#### [Task objective]
Please copy every line of the records below with no changes to any character, spacing, or punctuation.
###
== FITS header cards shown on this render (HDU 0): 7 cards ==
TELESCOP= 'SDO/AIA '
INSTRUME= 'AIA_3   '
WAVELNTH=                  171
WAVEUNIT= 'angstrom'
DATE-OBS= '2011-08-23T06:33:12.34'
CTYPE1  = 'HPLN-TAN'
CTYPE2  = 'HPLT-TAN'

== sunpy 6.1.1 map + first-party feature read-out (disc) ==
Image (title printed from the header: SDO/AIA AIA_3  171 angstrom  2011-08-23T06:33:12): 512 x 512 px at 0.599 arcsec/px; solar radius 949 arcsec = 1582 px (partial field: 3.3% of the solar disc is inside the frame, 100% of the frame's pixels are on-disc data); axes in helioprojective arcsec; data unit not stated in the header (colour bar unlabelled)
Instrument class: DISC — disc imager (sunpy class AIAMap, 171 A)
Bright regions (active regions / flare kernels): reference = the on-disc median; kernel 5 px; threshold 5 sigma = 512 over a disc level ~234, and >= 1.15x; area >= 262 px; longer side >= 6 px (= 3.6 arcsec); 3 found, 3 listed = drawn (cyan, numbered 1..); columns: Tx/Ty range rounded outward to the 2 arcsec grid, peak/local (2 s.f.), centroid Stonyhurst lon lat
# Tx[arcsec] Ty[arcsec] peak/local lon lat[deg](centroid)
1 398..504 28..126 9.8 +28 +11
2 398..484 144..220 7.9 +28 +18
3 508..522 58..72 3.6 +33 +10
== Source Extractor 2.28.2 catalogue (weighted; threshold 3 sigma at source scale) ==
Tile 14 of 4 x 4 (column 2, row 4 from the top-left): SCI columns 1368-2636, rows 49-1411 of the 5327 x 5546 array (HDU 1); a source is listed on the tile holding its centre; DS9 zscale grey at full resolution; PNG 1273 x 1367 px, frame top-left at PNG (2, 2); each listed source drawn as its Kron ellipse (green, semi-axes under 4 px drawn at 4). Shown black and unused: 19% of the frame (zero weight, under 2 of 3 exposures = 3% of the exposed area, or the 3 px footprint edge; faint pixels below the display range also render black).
###
#### [Result for this exercise]
== FITS header cards shown on this render (HDU 0): 7 cards ==
TELESCOP= 'SDO/AIA '
INSTRUME= 'AIA_3   '
WAVELNTH=                  171
WAVEUNIT= 'angstrom'
DATE-OBS= '2011-08-23T06:33:12.34'
CTYPE1  = 'HPLN-TAN'
CTYPE2  = 'HPLT-TAN'

== sunpy 6.1.1 map + first-party feature read-out (disc) ==
Image (title printed from the header: SDO/AIA AIA_3  171 angstrom  2011-08-23T06:33:12): 512 x 512 px at 0.599 arcsec/px; solar radius 949 arcsec = 1582 px (partial field: 3.3% of the solar disc is inside the frame, 100% of the frame's pixels are on-disc data); axes in helioprojective arcsec; data unit not stated in the header (colour bar unlabelled)
Instrument class: DISC — disc imager (sunpy class AIAMap, 171 A)
Bright regions (active regions / flare kernels): reference = the on-disc median; kernel 5 px; threshold 5 sigma = 512 over a disc level ~234, and >= 1.15x; area >= 262 px; longer side >= 6 px (= 3.6 arcsec); 3 found, 3 listed = drawn (cyan, numbered 1..); columns: Tx/Ty range rounded outward to the 2 arcsec grid, peak/local (2 s.f.), centroid Stonyhurst lon lat
# Tx[arcsec] Ty[arcsec] peak/local lon lat[deg](centroid)
1 398..504 28..126 9.8 +28 +11
2 398..484 144..220 7.9 +28 +18
3 508..522 58..72 3.6 +33 +10
== Source Extractor 2.28.2 catalogue (weighted; threshold 3 sigma at source scale) ==
Tile 14 of 4 x 4 (column 2, row 4 from the top-left): SCI columns 1368-2636, rows 49-1411 of the 5327 x 5546 array (HDU 1); a source is listed on the tile holding its centre; DS9 zscale grey at full resolution; PNG 1273 x 1367 px, frame top-left at PNG (2, 2); each listed source drawn as its Kron ellipse (green, semi-axes under 4 px drawn at 4). Shown black and unused: 19% of the frame (zero weight, under 2 of 3 exposures = 3% of the exposed area, or the 3 px footprint edge; faint pixels below the display range also render black).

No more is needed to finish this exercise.